# Tevo Watch Co



## buxton_blade (Feb 22, 2012)

Found an old watch in a cabinet I received recently from a house clearance. (Emily Pankhurst's grand daughter!!!) Put the maker into google and apparantly the makers movements were used in Tiffany and Bucherer watches to name but a few.

As experts can you tell me anything about the company and its watches and of course the big question - how much is it worth!!!

The front of the watch says - Tevo Watch Co

Waterproof

Incabloc

Antimagnetic

17 Jewels

It is also in full working order though the glass and front panel look tired. Small rust mark to upper right edge where pin inserts and upper pin bent.

Many thanks

Wayne


----------



## Mikrolisk (Jan 23, 2008)

Tevo is a trade mark from the Jos. Tschuy-Vogt / Tschuy-Vogt SA / Tschuy-Vogt Watch Co. / Tevo AG from Grenchen.


----------



## mach 0.0013137 (Jan 10, 2005)

Mel should be along presently :wink2:


----------



## mel (Dec 6, 2006)

Hi Wayne,

Welcome to :rltb:

No one on the Forum is a Professional Appraiser or Valuation Expert, and therefore, we cannot offer any kind

of valuation or appraisal service.

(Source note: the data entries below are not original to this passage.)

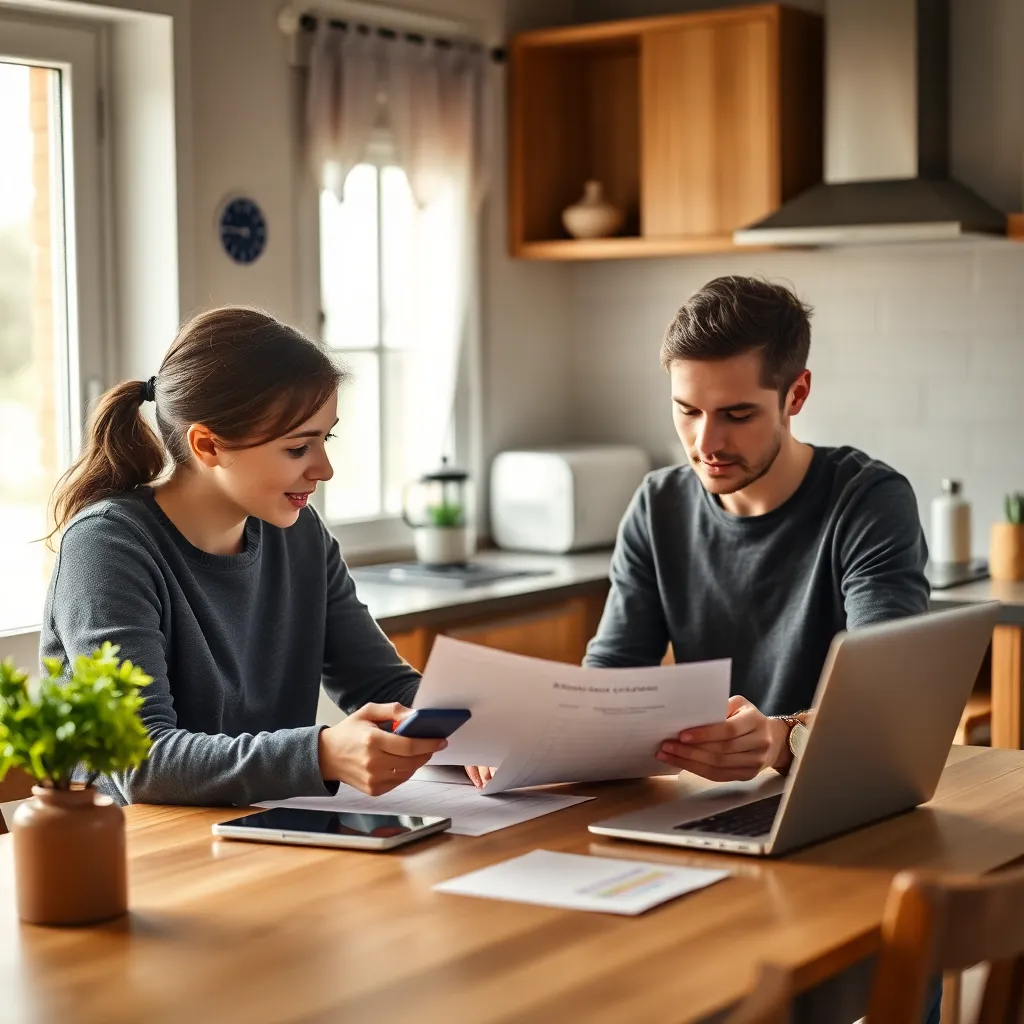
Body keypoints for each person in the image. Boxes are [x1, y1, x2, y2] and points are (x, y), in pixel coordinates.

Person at [583, 275, 938, 1024]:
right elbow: (609, 682)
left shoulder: (868, 501)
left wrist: (782, 737)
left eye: (737, 414)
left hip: (855, 834)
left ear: (796, 393)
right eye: (687, 411)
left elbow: (887, 704)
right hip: (708, 830)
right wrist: (545, 732)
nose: (706, 443)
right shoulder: (658, 506)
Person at [41, 306, 446, 807]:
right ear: (209, 445)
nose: (324, 469)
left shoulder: (300, 535)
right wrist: (321, 753)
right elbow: (140, 762)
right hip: (139, 853)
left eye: (326, 438)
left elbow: (380, 683)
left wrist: (487, 728)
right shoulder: (108, 547)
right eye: (298, 448)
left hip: (261, 832)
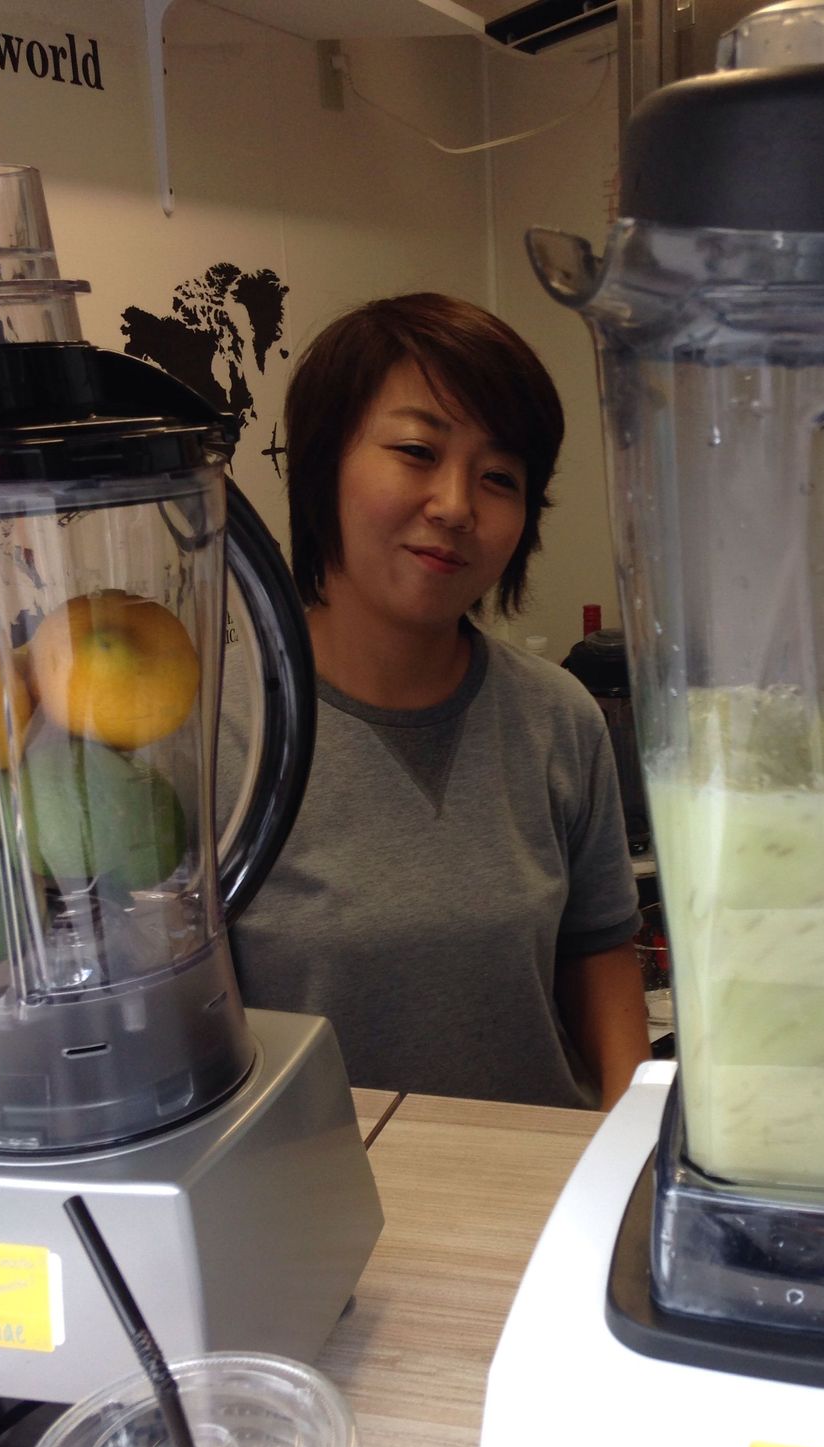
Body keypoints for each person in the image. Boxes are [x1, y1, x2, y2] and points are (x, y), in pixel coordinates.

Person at [225, 293, 650, 1108]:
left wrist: (629, 1145)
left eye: (499, 478)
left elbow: (599, 956)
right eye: (417, 451)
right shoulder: (216, 734)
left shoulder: (559, 717)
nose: (456, 505)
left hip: (541, 1179)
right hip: (313, 1182)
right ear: (322, 462)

All of our members are enthusiastic collectors with some experience in restoration and

collecting, so we can say that from our experience, any watch is simply worth what someone will pay you for it. Condition is

paramount - a watch in an "as new" condition, in original condition, and with box and papers, warranty and paperwork,

will always be worth more than one that has been languishing at the back of a drawer for many years.

You may be able to get a ballpark figure for the value of a watch by scanning the completed listings for your watch, or a very

similar one, on any of the major Internet Auction Sites. A valuation for Insurance purposes can normally only be given by a

reputable and qualified watchmaker.

For legal reasons, this is our official position on value requests.

On behalf of the Forum

Mel (as Valuation Request Monitor :lol: [acting, unpaid] )


----------



## buxton_blade (Feb 22, 2012)

Thanks Mel and I fully understand.

My expertise is in medals and I am on a similar helpful site/ forum which has the same policy. I was only after a ballpark figure as I do not know anything about this item at all. Also from the description is it worth putting to auction - if so what reserve (if any) should I put on it? (Two medals could look the same but be tens of thousands of pounds different in price!!)

My interest in the medal world is with the individuals who earned them and the history/ research associated with these people. Similarly in this case I would really like any info your members have on Tevo as there seems little to gain on the net.

Many thanks again

Wayne


----------